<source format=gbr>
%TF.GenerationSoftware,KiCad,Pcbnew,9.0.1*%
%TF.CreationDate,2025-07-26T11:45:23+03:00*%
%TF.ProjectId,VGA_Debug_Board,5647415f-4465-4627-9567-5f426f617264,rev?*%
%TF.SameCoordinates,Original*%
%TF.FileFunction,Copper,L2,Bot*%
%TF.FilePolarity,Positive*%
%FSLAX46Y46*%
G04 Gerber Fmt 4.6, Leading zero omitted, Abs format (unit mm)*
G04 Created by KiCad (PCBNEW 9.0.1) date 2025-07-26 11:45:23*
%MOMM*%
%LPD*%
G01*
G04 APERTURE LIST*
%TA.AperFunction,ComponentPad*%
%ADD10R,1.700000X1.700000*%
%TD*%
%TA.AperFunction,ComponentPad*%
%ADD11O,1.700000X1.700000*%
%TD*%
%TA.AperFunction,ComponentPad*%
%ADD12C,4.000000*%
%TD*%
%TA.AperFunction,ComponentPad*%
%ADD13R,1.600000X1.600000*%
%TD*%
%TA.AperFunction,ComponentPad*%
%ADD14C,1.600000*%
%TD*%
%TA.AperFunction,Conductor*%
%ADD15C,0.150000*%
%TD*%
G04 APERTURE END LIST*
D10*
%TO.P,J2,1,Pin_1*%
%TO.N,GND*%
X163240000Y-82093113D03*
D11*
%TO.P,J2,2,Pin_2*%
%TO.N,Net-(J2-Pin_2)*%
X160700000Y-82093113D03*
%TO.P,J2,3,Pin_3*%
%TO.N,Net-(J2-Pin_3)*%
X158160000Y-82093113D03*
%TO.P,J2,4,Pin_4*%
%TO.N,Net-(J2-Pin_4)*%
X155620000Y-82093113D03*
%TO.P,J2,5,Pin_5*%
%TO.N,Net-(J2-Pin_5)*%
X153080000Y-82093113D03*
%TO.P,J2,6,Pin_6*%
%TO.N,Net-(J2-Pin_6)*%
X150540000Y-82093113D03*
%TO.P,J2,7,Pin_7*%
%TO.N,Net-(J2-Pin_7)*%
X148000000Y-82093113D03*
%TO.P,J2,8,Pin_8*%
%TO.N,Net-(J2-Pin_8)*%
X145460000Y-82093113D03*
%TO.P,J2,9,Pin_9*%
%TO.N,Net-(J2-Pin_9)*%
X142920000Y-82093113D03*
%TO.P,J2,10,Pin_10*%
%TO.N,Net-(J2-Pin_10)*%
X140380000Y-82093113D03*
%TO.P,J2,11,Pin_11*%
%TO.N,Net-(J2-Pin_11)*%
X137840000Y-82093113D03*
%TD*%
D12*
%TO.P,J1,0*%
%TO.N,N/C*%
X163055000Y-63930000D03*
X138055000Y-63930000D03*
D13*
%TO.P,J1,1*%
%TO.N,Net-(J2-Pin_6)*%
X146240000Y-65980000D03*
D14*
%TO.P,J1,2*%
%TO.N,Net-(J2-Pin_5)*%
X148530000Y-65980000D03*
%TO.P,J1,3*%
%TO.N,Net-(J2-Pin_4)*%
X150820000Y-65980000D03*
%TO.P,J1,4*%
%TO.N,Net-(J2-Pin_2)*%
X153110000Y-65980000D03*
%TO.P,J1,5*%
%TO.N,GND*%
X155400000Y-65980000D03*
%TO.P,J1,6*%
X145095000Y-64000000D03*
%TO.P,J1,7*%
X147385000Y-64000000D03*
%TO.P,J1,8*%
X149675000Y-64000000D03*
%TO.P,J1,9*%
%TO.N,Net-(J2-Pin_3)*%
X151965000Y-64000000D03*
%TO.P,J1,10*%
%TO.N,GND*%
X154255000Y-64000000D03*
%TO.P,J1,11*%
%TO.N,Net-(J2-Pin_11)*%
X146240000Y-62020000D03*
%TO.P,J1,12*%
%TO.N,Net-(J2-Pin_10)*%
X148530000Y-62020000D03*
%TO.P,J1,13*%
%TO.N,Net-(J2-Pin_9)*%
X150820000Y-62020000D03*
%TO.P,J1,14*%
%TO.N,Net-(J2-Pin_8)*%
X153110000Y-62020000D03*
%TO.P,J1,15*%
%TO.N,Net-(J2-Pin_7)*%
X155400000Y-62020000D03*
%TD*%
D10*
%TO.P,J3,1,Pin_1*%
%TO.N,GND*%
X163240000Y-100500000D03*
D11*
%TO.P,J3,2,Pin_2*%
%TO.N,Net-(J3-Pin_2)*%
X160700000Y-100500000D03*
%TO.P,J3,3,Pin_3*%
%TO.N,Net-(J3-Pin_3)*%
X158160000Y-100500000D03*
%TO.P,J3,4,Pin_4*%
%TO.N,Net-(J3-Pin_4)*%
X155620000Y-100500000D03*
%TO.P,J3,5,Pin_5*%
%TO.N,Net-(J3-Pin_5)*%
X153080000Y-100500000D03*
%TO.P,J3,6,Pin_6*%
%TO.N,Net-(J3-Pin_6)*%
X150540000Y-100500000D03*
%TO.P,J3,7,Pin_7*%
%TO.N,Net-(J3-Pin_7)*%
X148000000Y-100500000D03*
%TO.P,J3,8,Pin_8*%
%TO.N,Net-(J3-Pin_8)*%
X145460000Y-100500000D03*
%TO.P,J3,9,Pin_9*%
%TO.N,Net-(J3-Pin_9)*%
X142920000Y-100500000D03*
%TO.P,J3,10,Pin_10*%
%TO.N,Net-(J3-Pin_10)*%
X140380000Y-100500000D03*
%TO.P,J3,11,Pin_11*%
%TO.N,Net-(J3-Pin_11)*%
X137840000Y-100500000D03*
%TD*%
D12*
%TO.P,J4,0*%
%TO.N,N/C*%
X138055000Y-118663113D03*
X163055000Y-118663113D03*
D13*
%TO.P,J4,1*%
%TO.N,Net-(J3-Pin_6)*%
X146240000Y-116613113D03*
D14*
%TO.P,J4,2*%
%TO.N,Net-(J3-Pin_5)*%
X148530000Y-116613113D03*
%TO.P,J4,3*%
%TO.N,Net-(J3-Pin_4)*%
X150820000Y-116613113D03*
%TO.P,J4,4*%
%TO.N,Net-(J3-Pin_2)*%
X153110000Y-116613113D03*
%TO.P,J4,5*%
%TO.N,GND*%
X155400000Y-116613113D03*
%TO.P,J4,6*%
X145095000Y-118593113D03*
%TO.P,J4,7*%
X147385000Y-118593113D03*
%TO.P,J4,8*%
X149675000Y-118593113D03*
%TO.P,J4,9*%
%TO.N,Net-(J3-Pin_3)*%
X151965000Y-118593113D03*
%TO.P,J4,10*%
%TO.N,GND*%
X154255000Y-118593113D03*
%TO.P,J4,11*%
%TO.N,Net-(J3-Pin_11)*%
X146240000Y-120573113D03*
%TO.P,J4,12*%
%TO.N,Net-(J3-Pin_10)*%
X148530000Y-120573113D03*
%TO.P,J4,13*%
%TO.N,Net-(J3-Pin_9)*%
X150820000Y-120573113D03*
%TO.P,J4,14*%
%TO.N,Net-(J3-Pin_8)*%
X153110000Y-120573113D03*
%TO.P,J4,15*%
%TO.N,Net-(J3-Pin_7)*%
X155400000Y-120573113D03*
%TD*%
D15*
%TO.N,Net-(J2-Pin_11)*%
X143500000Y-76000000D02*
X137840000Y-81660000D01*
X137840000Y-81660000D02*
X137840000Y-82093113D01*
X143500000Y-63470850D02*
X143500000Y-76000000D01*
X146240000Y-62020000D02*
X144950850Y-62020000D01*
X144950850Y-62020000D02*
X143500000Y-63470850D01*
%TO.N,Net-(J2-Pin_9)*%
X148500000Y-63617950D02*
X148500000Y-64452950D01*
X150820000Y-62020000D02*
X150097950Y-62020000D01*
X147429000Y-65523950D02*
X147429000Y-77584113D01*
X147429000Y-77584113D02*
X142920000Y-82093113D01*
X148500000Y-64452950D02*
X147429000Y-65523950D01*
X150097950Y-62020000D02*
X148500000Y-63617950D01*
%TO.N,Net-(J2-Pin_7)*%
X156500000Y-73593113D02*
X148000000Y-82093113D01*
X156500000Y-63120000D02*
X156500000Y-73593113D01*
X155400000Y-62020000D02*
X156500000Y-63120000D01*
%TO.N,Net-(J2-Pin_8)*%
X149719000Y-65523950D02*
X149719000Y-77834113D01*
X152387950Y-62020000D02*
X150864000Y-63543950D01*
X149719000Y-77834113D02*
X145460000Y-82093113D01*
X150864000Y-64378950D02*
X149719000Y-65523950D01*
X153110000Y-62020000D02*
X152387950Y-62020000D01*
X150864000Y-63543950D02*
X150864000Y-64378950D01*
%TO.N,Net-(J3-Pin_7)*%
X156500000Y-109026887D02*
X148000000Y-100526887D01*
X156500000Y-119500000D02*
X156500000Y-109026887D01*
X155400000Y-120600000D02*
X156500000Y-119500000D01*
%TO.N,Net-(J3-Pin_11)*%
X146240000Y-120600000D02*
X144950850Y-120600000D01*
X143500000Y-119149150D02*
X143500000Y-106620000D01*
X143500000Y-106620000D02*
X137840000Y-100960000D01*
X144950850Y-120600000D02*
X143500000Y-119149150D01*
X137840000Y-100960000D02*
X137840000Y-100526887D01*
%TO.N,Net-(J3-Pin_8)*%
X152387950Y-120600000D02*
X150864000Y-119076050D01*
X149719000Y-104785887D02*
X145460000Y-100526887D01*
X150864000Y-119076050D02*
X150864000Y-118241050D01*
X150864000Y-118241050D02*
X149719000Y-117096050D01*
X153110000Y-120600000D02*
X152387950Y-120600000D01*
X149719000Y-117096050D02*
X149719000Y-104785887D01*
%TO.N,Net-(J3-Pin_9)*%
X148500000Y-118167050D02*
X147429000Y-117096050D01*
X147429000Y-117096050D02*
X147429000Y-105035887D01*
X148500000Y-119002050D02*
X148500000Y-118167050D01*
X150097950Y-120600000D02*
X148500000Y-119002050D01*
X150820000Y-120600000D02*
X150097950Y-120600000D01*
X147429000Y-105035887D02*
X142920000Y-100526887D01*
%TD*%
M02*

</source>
...
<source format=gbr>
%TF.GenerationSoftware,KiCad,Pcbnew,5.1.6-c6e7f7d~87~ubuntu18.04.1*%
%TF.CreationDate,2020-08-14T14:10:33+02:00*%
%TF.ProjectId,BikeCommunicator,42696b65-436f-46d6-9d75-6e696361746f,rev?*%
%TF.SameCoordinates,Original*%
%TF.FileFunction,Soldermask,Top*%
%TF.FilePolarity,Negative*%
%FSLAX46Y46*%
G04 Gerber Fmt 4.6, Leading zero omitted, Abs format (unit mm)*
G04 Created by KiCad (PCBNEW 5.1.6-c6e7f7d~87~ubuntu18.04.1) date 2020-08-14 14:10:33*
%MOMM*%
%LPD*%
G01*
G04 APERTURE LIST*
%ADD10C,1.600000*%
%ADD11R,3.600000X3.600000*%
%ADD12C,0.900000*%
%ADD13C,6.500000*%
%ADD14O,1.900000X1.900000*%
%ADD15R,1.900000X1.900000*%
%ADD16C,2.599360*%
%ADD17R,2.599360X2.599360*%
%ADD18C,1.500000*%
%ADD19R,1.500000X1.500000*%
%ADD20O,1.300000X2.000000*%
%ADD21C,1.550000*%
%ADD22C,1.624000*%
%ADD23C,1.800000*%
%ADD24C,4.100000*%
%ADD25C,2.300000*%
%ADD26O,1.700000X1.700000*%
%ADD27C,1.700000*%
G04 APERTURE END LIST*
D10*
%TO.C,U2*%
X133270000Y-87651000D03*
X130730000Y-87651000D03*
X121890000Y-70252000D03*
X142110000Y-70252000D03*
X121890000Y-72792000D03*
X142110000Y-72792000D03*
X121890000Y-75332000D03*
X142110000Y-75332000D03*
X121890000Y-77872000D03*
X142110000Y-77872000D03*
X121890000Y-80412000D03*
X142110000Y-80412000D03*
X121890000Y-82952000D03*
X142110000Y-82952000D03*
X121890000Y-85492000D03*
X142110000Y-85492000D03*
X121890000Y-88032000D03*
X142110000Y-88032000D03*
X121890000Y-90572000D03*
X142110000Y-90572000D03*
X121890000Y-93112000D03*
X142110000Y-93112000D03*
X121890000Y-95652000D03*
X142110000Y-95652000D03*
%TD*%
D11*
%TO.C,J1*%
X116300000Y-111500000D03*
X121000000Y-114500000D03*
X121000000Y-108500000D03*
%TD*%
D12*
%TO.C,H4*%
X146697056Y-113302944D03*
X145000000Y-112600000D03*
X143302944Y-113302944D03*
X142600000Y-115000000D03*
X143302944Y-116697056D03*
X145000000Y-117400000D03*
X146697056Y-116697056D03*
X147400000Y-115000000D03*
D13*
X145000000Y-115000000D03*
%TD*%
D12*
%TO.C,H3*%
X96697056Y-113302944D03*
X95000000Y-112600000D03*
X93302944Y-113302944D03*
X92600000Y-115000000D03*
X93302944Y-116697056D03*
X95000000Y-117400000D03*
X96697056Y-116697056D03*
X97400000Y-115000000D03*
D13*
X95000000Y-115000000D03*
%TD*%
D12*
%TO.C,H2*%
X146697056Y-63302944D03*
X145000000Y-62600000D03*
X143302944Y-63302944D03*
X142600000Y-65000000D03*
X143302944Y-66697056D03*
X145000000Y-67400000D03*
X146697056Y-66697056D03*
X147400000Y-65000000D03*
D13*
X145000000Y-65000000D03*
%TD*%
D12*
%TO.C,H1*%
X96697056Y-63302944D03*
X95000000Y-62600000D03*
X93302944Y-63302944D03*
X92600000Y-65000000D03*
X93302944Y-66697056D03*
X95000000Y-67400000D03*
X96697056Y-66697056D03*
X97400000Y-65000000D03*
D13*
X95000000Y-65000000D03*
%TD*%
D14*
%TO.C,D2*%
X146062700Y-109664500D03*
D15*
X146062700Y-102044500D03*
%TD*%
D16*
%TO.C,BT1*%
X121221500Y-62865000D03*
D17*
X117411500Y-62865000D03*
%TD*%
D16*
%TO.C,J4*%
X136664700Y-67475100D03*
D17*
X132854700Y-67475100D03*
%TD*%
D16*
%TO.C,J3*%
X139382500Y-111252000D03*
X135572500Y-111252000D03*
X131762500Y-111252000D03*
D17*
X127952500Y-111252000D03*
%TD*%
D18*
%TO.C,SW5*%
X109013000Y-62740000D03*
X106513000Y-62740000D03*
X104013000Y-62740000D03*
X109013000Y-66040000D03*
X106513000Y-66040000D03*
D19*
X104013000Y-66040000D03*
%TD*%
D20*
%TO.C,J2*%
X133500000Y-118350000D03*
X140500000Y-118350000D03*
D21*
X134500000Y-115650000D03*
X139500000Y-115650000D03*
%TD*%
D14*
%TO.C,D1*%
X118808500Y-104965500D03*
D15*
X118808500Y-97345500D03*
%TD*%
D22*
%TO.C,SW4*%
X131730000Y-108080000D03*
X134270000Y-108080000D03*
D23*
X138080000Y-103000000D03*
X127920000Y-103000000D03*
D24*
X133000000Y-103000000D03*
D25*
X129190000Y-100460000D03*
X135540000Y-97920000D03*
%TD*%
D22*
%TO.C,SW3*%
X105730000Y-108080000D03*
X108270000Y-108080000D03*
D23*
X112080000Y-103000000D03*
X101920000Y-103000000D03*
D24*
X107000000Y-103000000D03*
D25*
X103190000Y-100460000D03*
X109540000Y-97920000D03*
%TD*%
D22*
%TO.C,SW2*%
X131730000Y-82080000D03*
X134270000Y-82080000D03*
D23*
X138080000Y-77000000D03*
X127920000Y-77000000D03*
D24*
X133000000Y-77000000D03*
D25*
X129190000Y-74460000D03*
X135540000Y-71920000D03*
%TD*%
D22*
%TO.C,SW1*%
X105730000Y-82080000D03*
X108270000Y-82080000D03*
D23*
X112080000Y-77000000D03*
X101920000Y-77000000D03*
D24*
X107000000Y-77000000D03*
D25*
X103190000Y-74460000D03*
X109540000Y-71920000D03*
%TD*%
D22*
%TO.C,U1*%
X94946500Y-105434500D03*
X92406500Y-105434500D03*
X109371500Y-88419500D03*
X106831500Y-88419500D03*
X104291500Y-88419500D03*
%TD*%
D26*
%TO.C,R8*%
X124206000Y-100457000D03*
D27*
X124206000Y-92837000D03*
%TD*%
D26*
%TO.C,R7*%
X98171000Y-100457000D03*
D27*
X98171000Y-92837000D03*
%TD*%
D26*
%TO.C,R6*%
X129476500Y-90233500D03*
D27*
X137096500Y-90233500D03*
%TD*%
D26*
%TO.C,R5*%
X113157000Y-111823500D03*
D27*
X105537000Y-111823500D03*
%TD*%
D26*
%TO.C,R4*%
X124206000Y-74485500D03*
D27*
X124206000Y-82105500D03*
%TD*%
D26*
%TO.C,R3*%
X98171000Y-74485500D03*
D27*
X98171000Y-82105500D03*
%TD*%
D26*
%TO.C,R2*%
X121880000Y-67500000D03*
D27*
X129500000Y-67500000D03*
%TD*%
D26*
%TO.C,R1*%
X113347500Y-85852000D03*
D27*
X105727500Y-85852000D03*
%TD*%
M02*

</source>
...
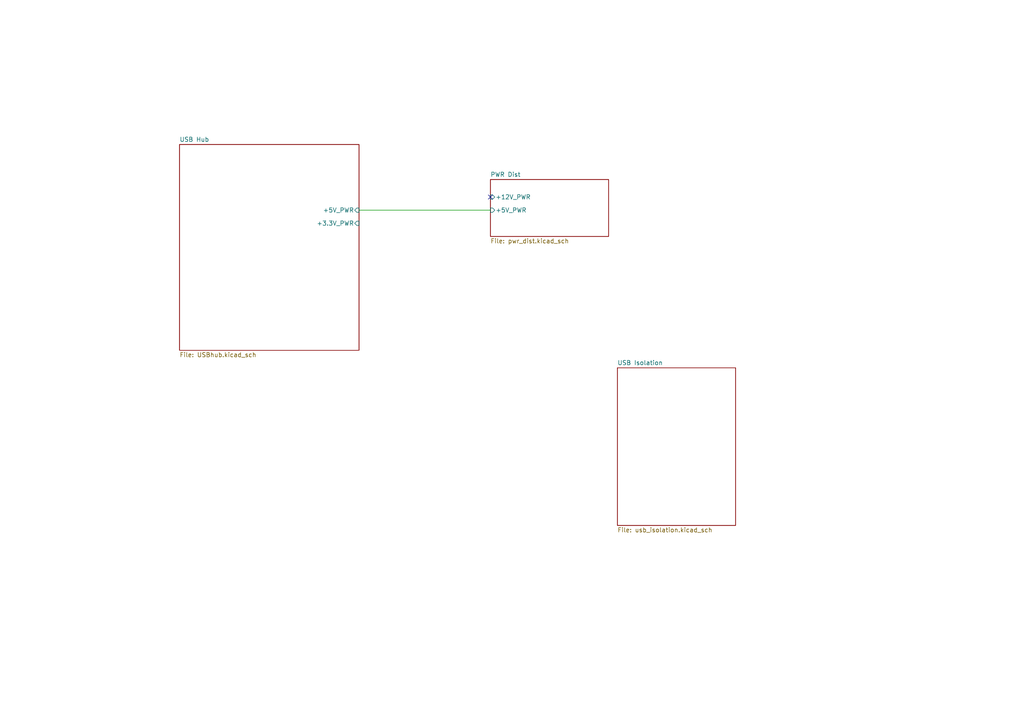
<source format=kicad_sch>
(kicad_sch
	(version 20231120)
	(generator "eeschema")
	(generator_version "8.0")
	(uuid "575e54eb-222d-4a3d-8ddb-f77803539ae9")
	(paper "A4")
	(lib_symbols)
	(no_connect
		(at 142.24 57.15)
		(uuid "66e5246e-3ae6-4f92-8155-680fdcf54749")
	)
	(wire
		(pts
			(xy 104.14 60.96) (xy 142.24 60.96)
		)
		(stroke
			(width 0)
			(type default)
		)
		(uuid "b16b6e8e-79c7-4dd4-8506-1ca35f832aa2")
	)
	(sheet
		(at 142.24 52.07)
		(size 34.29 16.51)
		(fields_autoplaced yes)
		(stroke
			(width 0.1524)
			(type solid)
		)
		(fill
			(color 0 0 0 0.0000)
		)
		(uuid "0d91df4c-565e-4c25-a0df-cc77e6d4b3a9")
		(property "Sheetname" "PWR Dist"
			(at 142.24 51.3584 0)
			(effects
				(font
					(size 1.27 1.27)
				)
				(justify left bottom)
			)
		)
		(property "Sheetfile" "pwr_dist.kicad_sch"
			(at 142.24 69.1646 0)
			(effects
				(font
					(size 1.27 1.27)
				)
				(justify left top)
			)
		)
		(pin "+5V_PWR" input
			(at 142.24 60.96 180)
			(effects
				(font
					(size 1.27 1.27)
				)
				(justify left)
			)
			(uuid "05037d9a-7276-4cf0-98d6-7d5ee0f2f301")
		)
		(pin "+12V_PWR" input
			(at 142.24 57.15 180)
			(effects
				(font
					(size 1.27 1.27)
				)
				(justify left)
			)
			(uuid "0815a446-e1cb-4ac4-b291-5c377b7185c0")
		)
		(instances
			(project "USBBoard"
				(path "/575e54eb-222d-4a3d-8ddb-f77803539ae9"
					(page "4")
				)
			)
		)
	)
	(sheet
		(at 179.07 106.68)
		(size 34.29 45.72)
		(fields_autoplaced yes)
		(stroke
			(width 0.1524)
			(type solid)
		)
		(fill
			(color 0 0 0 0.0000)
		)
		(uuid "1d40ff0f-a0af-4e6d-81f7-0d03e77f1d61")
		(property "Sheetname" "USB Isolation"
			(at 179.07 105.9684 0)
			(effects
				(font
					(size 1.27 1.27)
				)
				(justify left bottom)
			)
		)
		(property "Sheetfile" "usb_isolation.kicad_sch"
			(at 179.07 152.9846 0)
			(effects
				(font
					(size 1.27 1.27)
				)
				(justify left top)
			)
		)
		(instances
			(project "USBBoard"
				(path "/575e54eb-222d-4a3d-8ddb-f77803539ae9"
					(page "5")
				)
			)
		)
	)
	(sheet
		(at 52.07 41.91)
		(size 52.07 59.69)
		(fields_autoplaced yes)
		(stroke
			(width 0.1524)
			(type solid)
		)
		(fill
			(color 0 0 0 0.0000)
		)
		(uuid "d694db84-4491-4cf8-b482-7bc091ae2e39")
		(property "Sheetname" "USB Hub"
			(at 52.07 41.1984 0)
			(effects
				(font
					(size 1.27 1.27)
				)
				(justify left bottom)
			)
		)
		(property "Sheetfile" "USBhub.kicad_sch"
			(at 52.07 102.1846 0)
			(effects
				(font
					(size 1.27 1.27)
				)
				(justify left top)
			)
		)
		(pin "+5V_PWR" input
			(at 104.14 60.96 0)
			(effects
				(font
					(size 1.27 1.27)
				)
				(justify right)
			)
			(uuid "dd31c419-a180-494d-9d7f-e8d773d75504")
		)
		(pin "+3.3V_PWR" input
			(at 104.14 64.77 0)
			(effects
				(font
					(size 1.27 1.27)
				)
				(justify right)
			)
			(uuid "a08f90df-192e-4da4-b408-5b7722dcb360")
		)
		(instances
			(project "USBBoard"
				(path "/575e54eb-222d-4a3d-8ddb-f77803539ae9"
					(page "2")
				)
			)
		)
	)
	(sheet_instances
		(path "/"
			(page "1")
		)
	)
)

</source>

* WORK REQUEST *
All that belongs in your answer is the stretch of entries above from the line with "X147385000Y-118593113D03*" through the line with "X152387950Y-62020000D02*", printed exactly.

* SOLUTION TO THIS TASK *
X147385000Y-118593113D03*
%TO.P,J4,8*%
X149675000Y-118593113D03*
%TO.P,J4,9*%
%TO.N,Net-(J3-Pin_3)*%
X151965000Y-118593113D03*
%TO.P,J4,10*%
%TO.N,GND*%
X154255000Y-118593113D03*
%TO.P,J4,11*%
%TO.N,Net-(J3-Pin_11)*%
X146240000Y-120573113D03*
%TO.P,J4,12*%
%TO.N,Net-(J3-Pin_10)*%
X148530000Y-120573113D03*
%TO.P,J4,13*%
%TO.N,Net-(J3-Pin_9)*%
X150820000Y-120573113D03*
%TO.P,J4,14*%
%TO.N,Net-(J3-Pin_8)*%
X153110000Y-120573113D03*
%TO.P,J4,15*%
%TO.N,Net-(J3-Pin_7)*%
X155400000Y-120573113D03*
%TD*%
D15*
%TO.N,Net-(J2-Pin_11)*%
X143500000Y-76000000D02*
X137840000Y-81660000D01*
X137840000Y-81660000D02*
X137840000Y-82093113D01*
X143500000Y-63470850D02*
X143500000Y-76000000D01*
X146240000Y-62020000D02*
X144950850Y-62020000D01*
X144950850Y-62020000D02*
X143500000Y-63470850D01*
%TO.N,Net-(J2-Pin_9)*%
X148500000Y-63617950D02*
X148500000Y-64452950D01*
X150820000Y-62020000D02*
X150097950Y-62020000D01*
X147429000Y-65523950D02*
X147429000Y-77584113D01*
X147429000Y-77584113D02*
X142920000Y-82093113D01*
X148500000Y-64452950D02*
X147429000Y-65523950D01*
X150097950Y-62020000D02*
X148500000Y-63617950D01*
%TO.N,Net-(J2-Pin_7)*%
X156500000Y-73593113D02*
X148000000Y-82093113D01*
X156500000Y-63120000D02*
X156500000Y-73593113D01*
X155400000Y-62020000D02*
X156500000Y-63120000D01*
%TO.N,Net-(J2-Pin_8)*%
X149719000Y-65523950D02*
X149719000Y-77834113D01*
X152387950Y-62020000D02*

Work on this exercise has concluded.